_Data shown:_
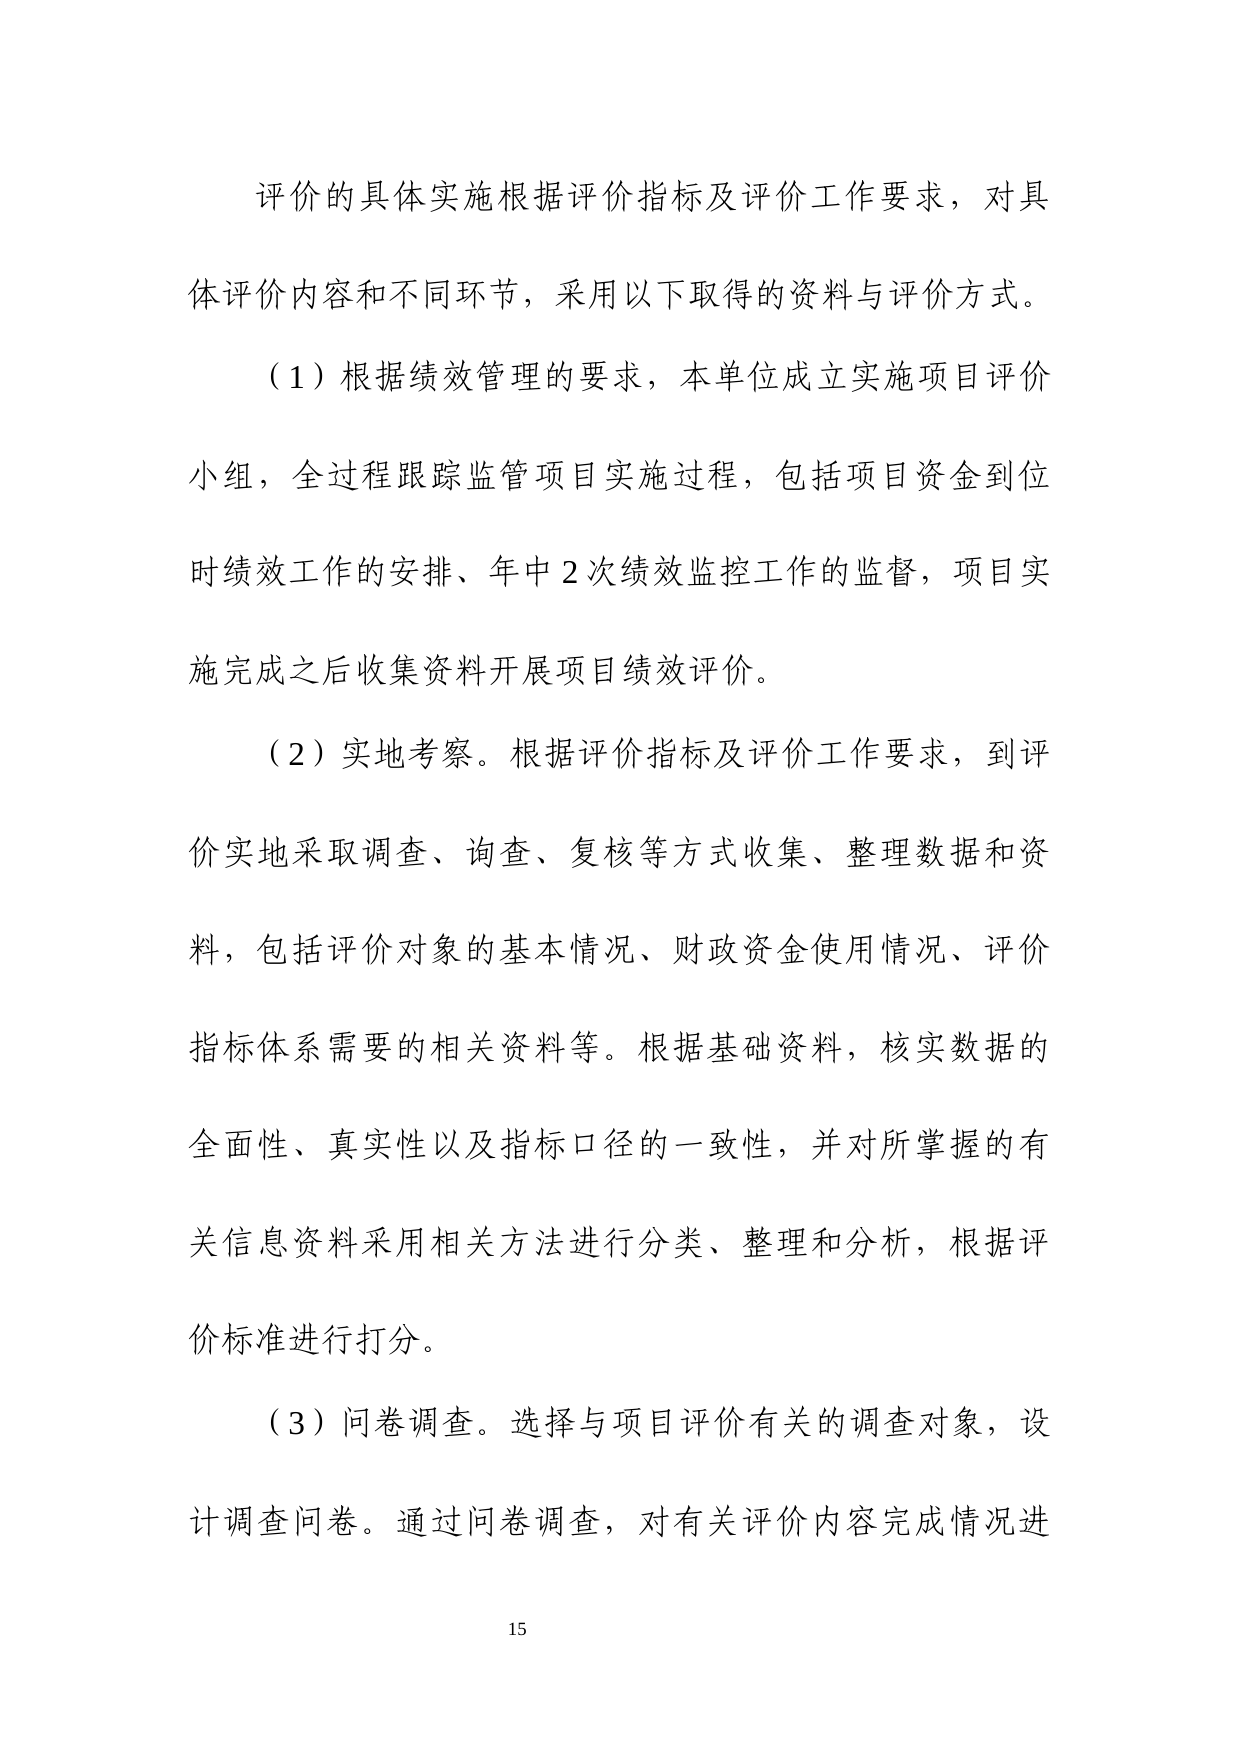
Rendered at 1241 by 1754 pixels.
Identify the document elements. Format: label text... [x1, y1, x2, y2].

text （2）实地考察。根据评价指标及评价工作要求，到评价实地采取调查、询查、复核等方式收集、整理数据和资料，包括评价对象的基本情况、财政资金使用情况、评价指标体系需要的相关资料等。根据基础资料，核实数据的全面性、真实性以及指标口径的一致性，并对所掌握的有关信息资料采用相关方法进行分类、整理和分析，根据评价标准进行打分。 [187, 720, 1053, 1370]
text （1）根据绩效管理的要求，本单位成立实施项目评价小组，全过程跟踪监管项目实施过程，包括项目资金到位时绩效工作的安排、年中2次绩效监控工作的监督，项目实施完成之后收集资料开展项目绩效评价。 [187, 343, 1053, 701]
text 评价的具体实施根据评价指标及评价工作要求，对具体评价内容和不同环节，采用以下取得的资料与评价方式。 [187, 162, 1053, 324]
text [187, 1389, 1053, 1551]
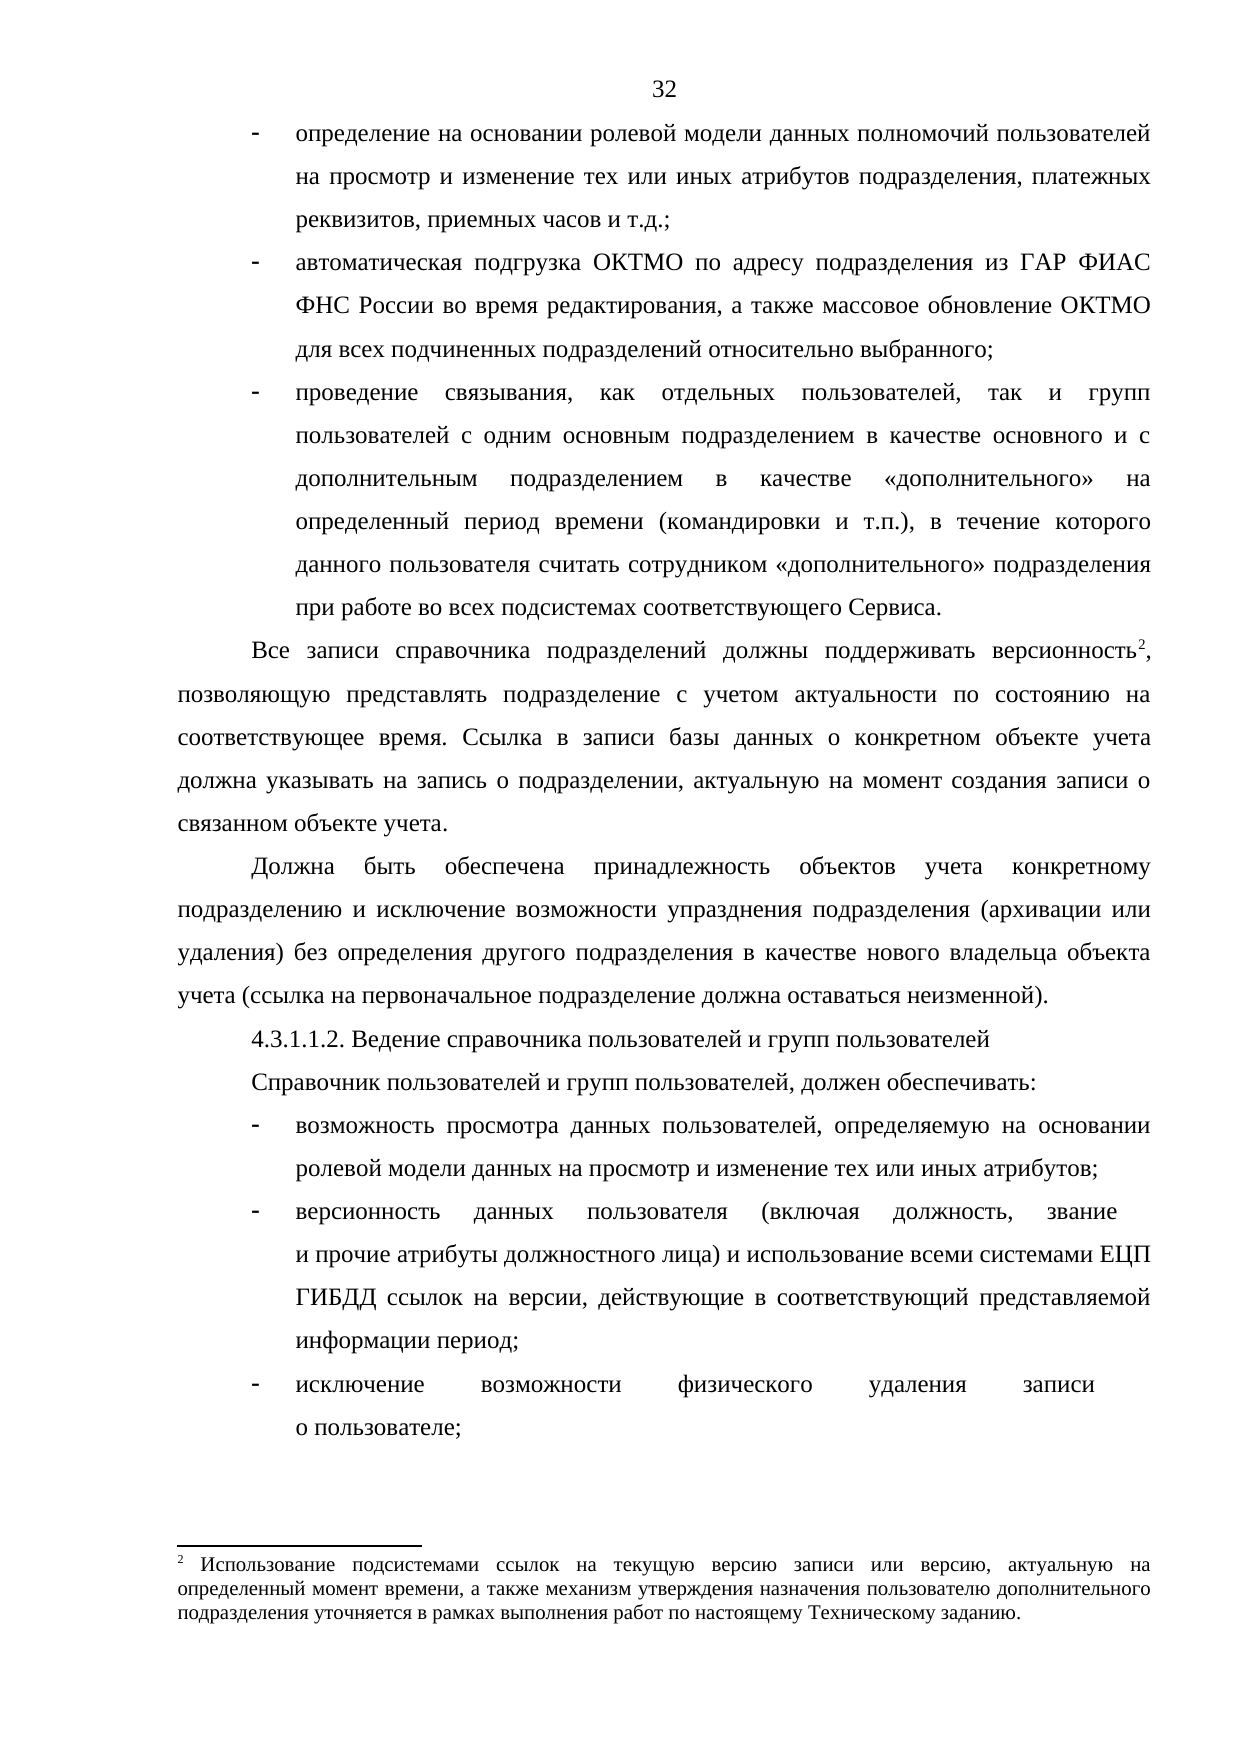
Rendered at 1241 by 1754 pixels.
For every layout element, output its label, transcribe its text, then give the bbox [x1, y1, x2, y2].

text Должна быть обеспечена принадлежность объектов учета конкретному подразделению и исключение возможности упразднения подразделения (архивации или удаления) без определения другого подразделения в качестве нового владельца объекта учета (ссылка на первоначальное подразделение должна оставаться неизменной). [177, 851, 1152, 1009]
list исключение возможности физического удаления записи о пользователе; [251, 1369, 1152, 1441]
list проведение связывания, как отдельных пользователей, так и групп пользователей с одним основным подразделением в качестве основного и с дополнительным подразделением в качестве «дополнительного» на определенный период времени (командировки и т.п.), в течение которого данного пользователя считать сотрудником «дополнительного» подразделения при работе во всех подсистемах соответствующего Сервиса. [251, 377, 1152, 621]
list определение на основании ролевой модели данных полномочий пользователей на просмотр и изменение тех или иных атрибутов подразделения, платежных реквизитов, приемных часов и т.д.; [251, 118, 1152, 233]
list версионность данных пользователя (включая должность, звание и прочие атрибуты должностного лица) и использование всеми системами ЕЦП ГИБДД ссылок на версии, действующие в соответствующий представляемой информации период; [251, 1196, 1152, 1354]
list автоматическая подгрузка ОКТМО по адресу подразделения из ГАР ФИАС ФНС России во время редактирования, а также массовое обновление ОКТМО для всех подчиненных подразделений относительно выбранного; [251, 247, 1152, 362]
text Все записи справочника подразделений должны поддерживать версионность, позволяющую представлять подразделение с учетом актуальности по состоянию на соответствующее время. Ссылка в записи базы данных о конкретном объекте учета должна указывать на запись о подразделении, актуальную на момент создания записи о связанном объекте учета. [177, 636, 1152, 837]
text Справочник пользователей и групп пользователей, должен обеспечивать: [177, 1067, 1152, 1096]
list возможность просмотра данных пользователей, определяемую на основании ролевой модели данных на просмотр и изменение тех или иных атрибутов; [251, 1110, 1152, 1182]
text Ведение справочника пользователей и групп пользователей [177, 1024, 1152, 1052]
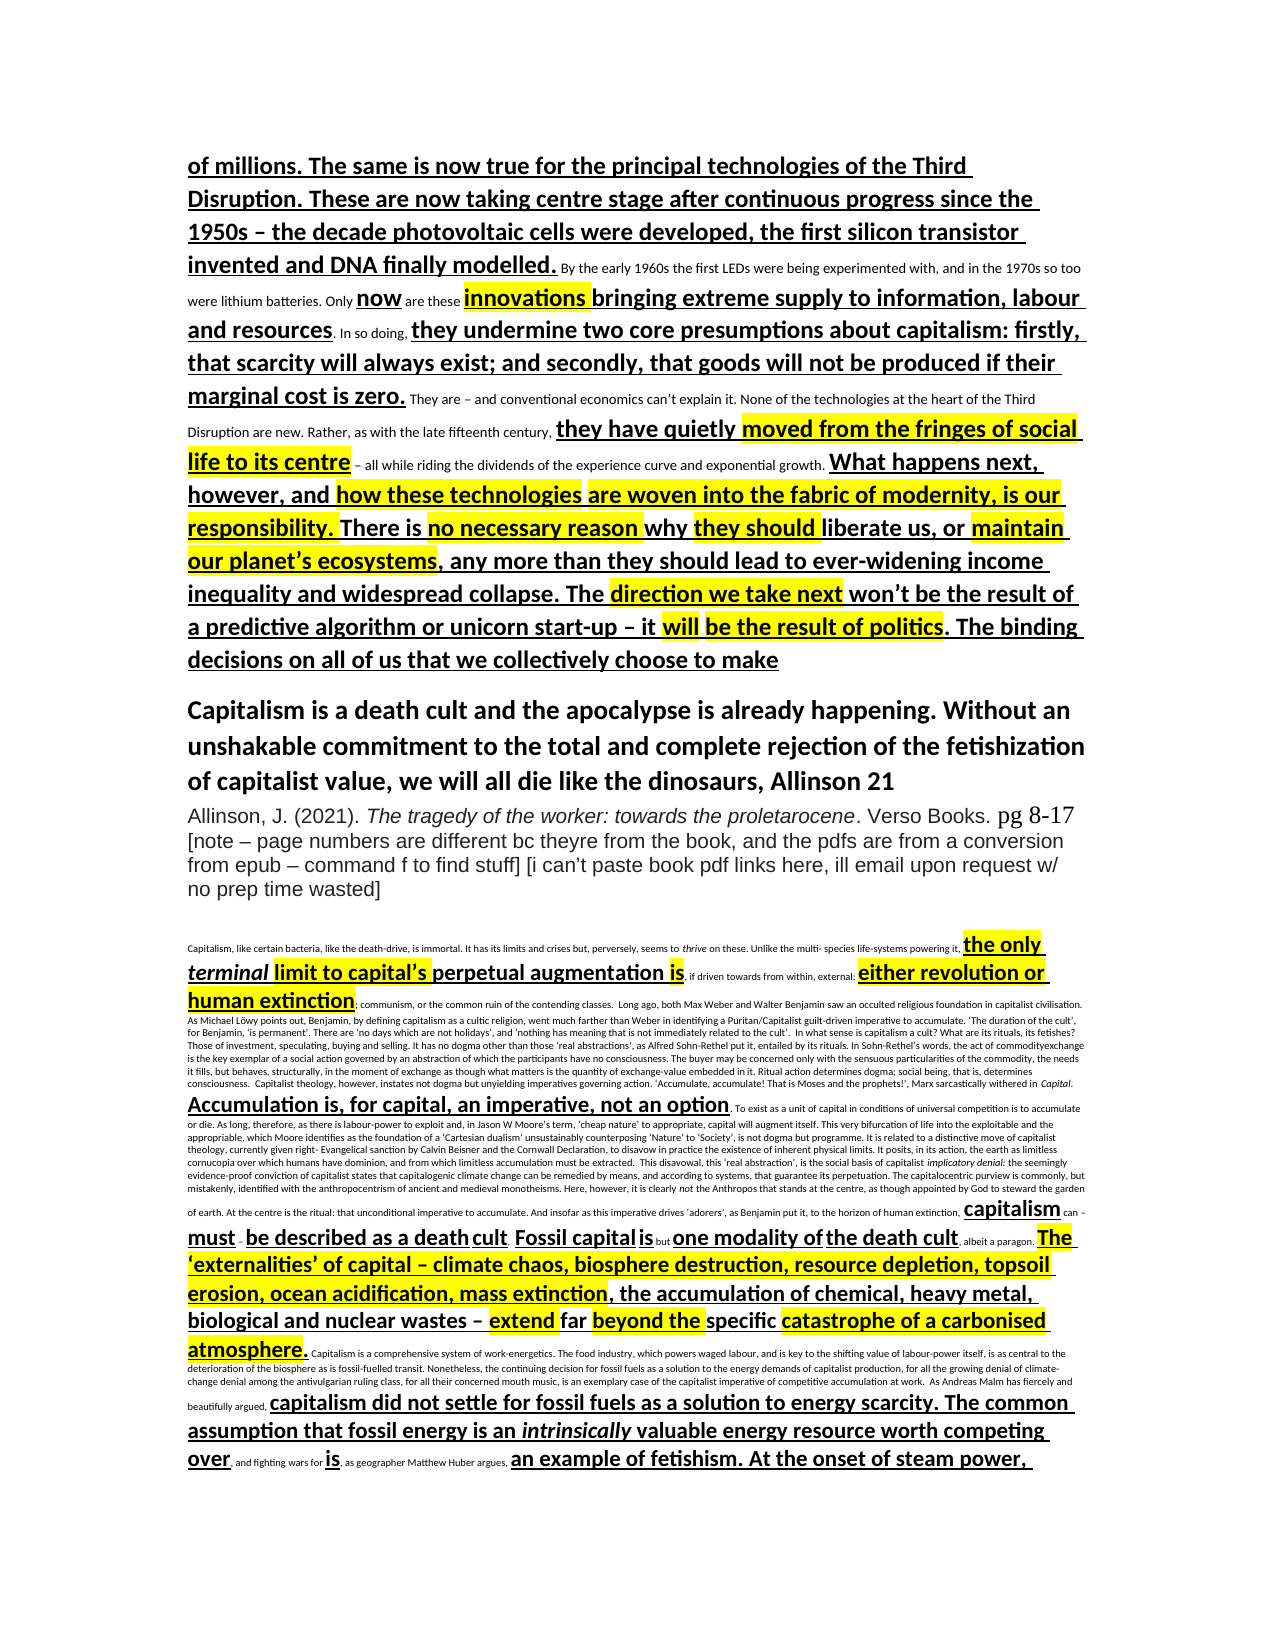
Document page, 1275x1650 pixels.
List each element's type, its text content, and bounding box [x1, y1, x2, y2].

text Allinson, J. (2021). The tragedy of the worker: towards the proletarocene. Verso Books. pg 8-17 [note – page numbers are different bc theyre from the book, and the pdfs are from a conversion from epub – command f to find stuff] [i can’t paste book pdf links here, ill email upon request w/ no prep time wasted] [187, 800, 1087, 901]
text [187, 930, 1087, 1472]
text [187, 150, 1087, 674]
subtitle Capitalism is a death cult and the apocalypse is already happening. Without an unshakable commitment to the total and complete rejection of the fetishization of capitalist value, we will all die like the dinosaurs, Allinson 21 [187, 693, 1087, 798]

_What you have to do:_ Transcribe the data exactly, minus any images.

_Exercise answer:_
Rendered at 1241 by 1754 pixels.
Identify the document elements. Format: label text... [x1, y1, x2, y2].

text （2）实地考察。根据评价指标及评价工作要求，到评价实地采取调查、询查、复核等方式收集、整理数据和资料，包括评价对象的基本情况、财政资金使用情况、评价指标体系需要的相关资料等。根据基础资料，核实数据的全面性、真实性以及指标口径的一致性，并对所掌握的有关信息资料采用相关方法进行分类、整理和分析，根据评价标准进行打分。 [187, 720, 1053, 1370]
text （1）根据绩效管理的要求，本单位成立实施项目评价小组，全过程跟踪监管项目实施过程，包括项目资金到位时绩效工作的安排、年中2次绩效监控工作的监督，项目实施完成之后收集资料开展项目绩效评价。 [187, 343, 1053, 701]
text 评价的具体实施根据评价指标及评价工作要求，对具体评价内容和不同环节，采用以下取得的资料与评价方式。 [187, 162, 1053, 324]
text [187, 1389, 1053, 1551]
Rendered at 1241 by 1754 pixels.
For every layout element, output its label, transcribe its text, then give the bbox [x1, y1, x2, y2].

text Должна быть обеспечена принадлежность объектов учета конкретному подразделению и исключение возможности упразднения подразделения (архивации или удаления) без определения другого подразделения в качестве нового владельца объекта учета (ссылка на первоначальное подразделение должна оставаться неизменной). [177, 851, 1152, 1009]
list исключение возможности физического удаления записи о пользователе; [251, 1369, 1152, 1441]
list проведение связывания, как отдельных пользователей, так и групп пользователей с одним основным подразделением в качестве основного и с дополнительным подразделением в качестве «дополнительного» на определенный период времени (командировки и т.п.), в течение которого данного пользователя считать сотрудником «дополнительного» подразделения при работе во всех подсистемах соответствующего Сервиса. [251, 377, 1152, 621]
list определение на основании ролевой модели данных полномочий пользователей на просмотр и изменение тех или иных атрибутов подразделения, платежных реквизитов, приемных часов и т.д.; [251, 118, 1152, 233]
list версионность данных пользователя (включая должность, звание и прочие атрибуты должностного лица) и использование всеми системами ЕЦП ГИБДД ссылок на версии, действующие в соответствующий представляемой информации период; [251, 1196, 1152, 1354]
list автоматическая подгрузка ОКТМО по адресу подразделения из ГАР ФИАС ФНС России во время редактирования, а также массовое обновление ОКТМО для всех подчиненных подразделений относительно выбранного; [251, 247, 1152, 362]
text Все записи справочника подразделений должны поддерживать версионность, позволяющую представлять подразделение с учетом актуальности по состоянию на соответствующее время. Ссылка в записи базы данных о конкретном объекте учета должна указывать на запись о подразделении, актуальную на момент создания записи о связанном объекте учета. [177, 636, 1152, 837]
text Справочник пользователей и групп пользователей, должен обеспечивать: [177, 1067, 1152, 1096]
list возможность просмотра данных пользователей, определяемую на основании ролевой модели данных на просмотр и изменение тех или иных атрибутов; [251, 1110, 1152, 1182]
text Ведение справочника пользователей и групп пользователей [177, 1024, 1152, 1052]
Document page, 1275x1650 pixels.
List each element's type, its text content, and bounding box [x1, y1, x2, y2].

text Allinson, J. (2021). The tragedy of the worker: towards the proletarocene. Verso Books. pg 8-17 [note – page numbers are different bc theyre from the book, and the pdfs are from a conversion from epub – command f to find stuff] [i can’t paste book pdf links here, ill email upon request w/ no prep time wasted] [187, 800, 1087, 901]
text [187, 930, 1087, 1472]
text [187, 150, 1087, 674]
subtitle Capitalism is a death cult and the apocalypse is already happening. Without an unshakable commitment to the total and complete rejection of the fetishization of capitalist value, we will all die like the dinosaurs, Allinson 21 [187, 693, 1087, 798]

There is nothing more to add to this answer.